次第に吐息も溶け合って、気持ちが昂ぶらずにいられない。
大好きな長い髪に顔をうずめ、桂花の匂いを胸いっぱいに吸い込む。
すると、ますます五感が刺激されてしまい、たまらず絹のような髪を鼻先でかき分けると、
あらわになったうなじを目と舌で絡めとるように味わい始めた。
「…ねぇ、ちょっと。飲みづらいんですけど」
「だっておまえ、もう色っぽすぎ…」
「我慢の足りないお方ですね」
「うん、桂花には絶対かなわないもん、俺」
素直に降参して、色香ただよう肩口になついてしまう。
「はいはい、甘え上手なんだから…」
なかば呆れつつも、結局カイシャンのすべてを受け入れて甘やかしてくれるのだ。
大事すぎて、一生離したくなくて、胸の奥がぎゅうぎゅう締めつけられる。
「…もう充分いただきました。
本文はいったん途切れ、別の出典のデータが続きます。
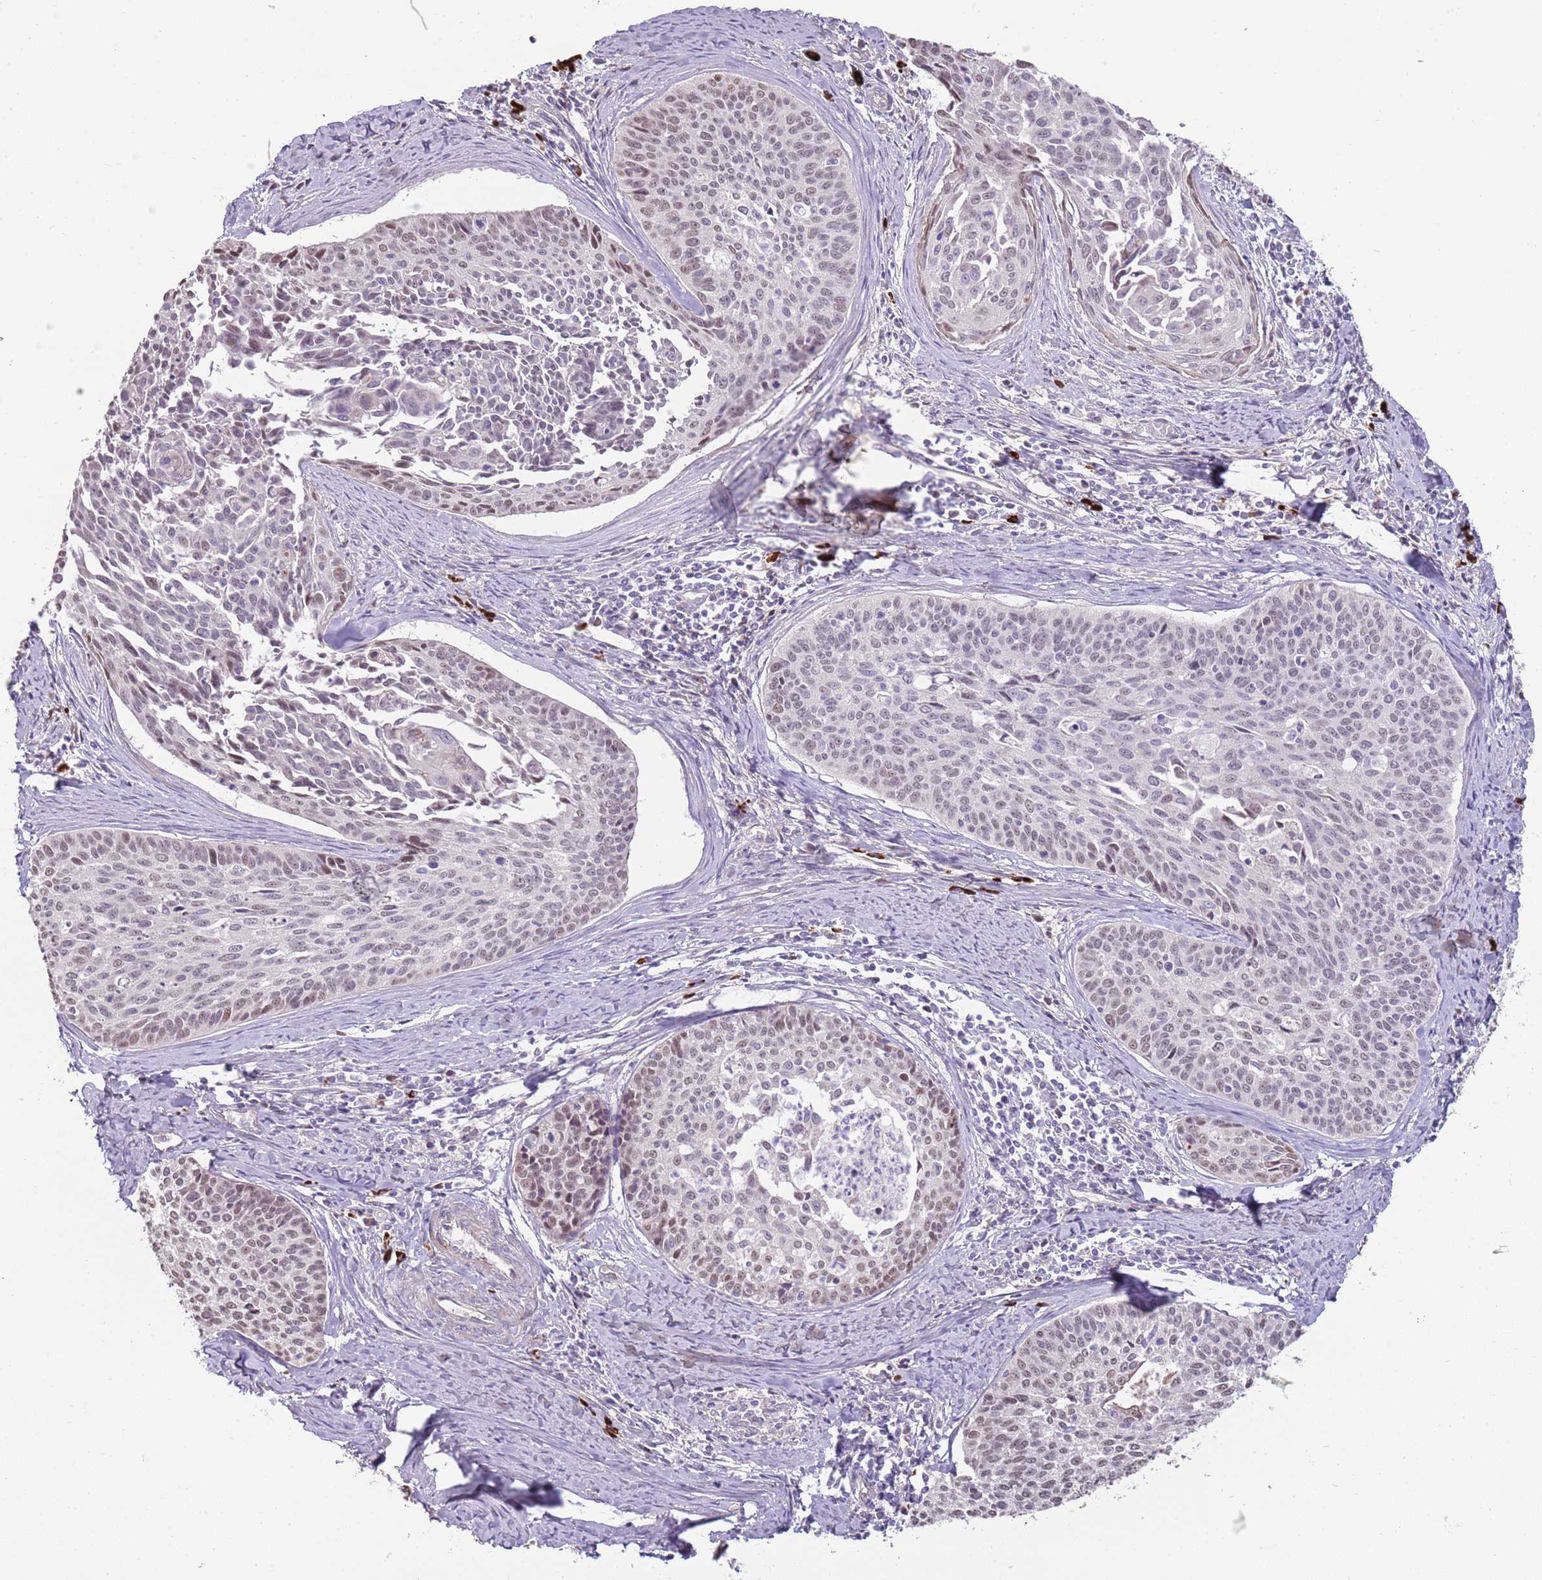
{"staining": {"intensity": "weak", "quantity": "25%-75%", "location": "nuclear"}, "tissue": "cervical cancer", "cell_type": "Tumor cells", "image_type": "cancer", "snomed": [{"axis": "morphology", "description": "Squamous cell carcinoma, NOS"}, {"axis": "topography", "description": "Cervix"}], "caption": "DAB (3,3'-diaminobenzidine) immunohistochemical staining of human squamous cell carcinoma (cervical) reveals weak nuclear protein staining in approximately 25%-75% of tumor cells.", "gene": "MCUB", "patient": {"sex": "female", "age": 55}}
ご馳走さまでした」
優しい響きとともに向けられる微笑み。
その濡れた唇を、節の大きな親指でゆっくり愛撫するようにぬぐって視線を交わす。
いつもなら、この行為のあとはお互い身体中に熱が広まり、そのまま心ゆくまで睦みあう
ところだが、今は昨夜のなごりを感じながら疼きをこらえる。
寝台の脇に脱ぎ落とされた上衣から、桂花が黒い丸薬を取りだした。
自ら水で流し込もうとするのを制して、水差しを奪ってしまう。
「…俺が飲ませてやる」
低く告げて、後ろから細い顎をつまんで仰がせると、ドクドク脈打つカイシャンの胸板に
囲われた桂花に覆い被さり、口移しでのどの奥に注ぎ込む。
ぽたり、ぽたりと、殊更に時間をかけて。
最後の一滴がすべり落ちるまで、ふたり重なり合って至福のときを享受した。

                    *

夜明けとともにゲルの外へ出ると、雄大なモンゴルの大地と、濃い青から淡い紫に染まる
きれいな暁の空が、どこまでも果てしなく広がっていた。
幼い日から慕う紫の瞳と同じ、心に染み入る色彩が空に溶けてゆく。
あの頃は背丈も中身も追いつくにはまだまだだったけど、男として桂花をまるごと包んで
守ってやれる器になれたら、きちんと言葉にして伝えたい想いがあった。
ずっと言いたくて、でもまだ口にできていない、世界で一番好きな相手に伝える言葉を。
ハーンとなって、夢への一歩を実現できた暁にこそ、必ず。
そしてそのときには、カイシャンの大好きなあの瞳が、暁の空のように美しく幸せな光で
満たされることを祈って―――。